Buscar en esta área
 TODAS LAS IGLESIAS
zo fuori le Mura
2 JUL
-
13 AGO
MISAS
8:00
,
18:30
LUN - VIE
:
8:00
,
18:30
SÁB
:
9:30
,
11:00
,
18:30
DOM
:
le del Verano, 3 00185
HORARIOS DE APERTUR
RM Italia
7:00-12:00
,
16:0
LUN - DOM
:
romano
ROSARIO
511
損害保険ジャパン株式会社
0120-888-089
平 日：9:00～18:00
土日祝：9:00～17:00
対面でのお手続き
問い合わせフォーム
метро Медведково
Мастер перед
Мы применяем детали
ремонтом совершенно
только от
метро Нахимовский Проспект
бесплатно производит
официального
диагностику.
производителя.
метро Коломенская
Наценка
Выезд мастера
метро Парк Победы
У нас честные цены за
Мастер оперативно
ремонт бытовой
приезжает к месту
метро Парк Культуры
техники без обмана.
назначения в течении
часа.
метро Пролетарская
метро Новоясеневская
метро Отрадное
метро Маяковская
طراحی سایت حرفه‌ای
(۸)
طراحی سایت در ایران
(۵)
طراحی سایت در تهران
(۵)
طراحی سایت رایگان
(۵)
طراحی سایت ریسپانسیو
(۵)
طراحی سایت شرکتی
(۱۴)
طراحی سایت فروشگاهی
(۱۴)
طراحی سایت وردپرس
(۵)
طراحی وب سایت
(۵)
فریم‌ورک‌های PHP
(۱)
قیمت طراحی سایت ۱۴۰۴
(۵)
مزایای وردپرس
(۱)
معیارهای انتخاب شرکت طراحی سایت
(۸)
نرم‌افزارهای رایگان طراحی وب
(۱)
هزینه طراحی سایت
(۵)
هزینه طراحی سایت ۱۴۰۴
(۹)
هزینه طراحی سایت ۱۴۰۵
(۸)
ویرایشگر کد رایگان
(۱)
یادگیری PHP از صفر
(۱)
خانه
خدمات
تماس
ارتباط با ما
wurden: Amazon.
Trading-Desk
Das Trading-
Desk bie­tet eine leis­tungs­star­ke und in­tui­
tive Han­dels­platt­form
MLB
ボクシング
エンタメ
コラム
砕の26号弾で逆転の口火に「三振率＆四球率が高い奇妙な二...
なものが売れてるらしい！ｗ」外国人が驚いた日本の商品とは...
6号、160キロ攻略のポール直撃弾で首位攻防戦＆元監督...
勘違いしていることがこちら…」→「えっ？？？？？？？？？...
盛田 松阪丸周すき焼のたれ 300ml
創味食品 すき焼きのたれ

+ + + + + + +

Copy out all of the material again, substituting "м." for every occurrence of "метро" and keeping everything else the same.

Buscar en esta área
 TODAS LAS IGLESIAS
zo fuori le Mura
2 JUL
-
13 AGO
MISAS
8:00
,
18:30
LUN - VIE
:
8:00
,
18:30
SÁB
:
9:30
,
11:00
,
18:30
DOM
:
le del Verano, 3 00185
HORARIOS DE APERTUR
RM Italia
7:00-12:00
,
16:0
LUN - DOM
:
romano
ROSARIO
511
損害保険ジャパン株式会社
0120-888-089
平 日：9:00～18:00
土日祝：9:00～17:00
対面でのお手続き
問い合わせフォーム
м. Медведково
Мастер перед
Мы применяем детали
ремонтом совершенно
только от
м. Нахимовский Проспект
бесплатно производит
официального
диагностику.
производителя.
м. Коломенская
Наценка
Выезд мастера
м. Парк Победы
У нас честные цены за
Мастер оперативно
ремонт бытовой
приезжает к месту
м. Парк Культуры
техники без обмана.
назначения в течении
часа.
м. Пролетарская
м. Новоясеневская
м. Отрадное
м. Маяковская
طراحی سایت حرفه‌ای
(۸)
طراحی سایت در ایران
(۵)
طراحی سایت در تهران
(۵)
طراحی سایت رایگان
(۵)
طراحی سایت ریسپانسیو
(۵)
طراحی سایت شرکتی
(۱۴)
طراحی سایت فروشگاهی
(۱۴)
طراحی سایت وردپرس
(۵)
طراحی وب سایت
(۵)
فریم‌ورک‌های PHP
(۱)
قیمت طراحی سایت ۱۴۰۴
(۵)
مزایای وردپرس
(۱)
معیارهای انتخاب شرکت طراحی سایت
(۸)
نرم‌افزارهای رایگان طراحی وب
(۱)
هزینه طراحی سایت
(۵)
هزینه طراحی سایت ۱۴۰۴
(۹)
هزینه طراحی سایت ۱۴۰۵
(۸)
ویرایشگر کد رایگان
(۱)
یادگیری PHP از صفر
(۱)
خانه
خدمات
تماس
ارتباط با ما
wurden: Amazon.
Trading-Desk
Das Trading-
Desk bie­tet eine leis­tungs­star­ke und in­tui­
tive Han­dels­platt­form
MLB
ボクシング
エンタメ
コラム
砕の26号弾で逆転の口火に「三振率＆四球率が高い奇妙な二...
なものが売れてるらしい！ｗ」外国人が驚いた日本の商品とは...
6号、160キロ攻略のポール直撃弾で首位攻防戦＆元監督...
勘違いしていることがこちら…」→「えっ？？？？？？？？？...
盛田 松阪丸周すき焼のたれ 300ml
創味食品 すき焼きのたれ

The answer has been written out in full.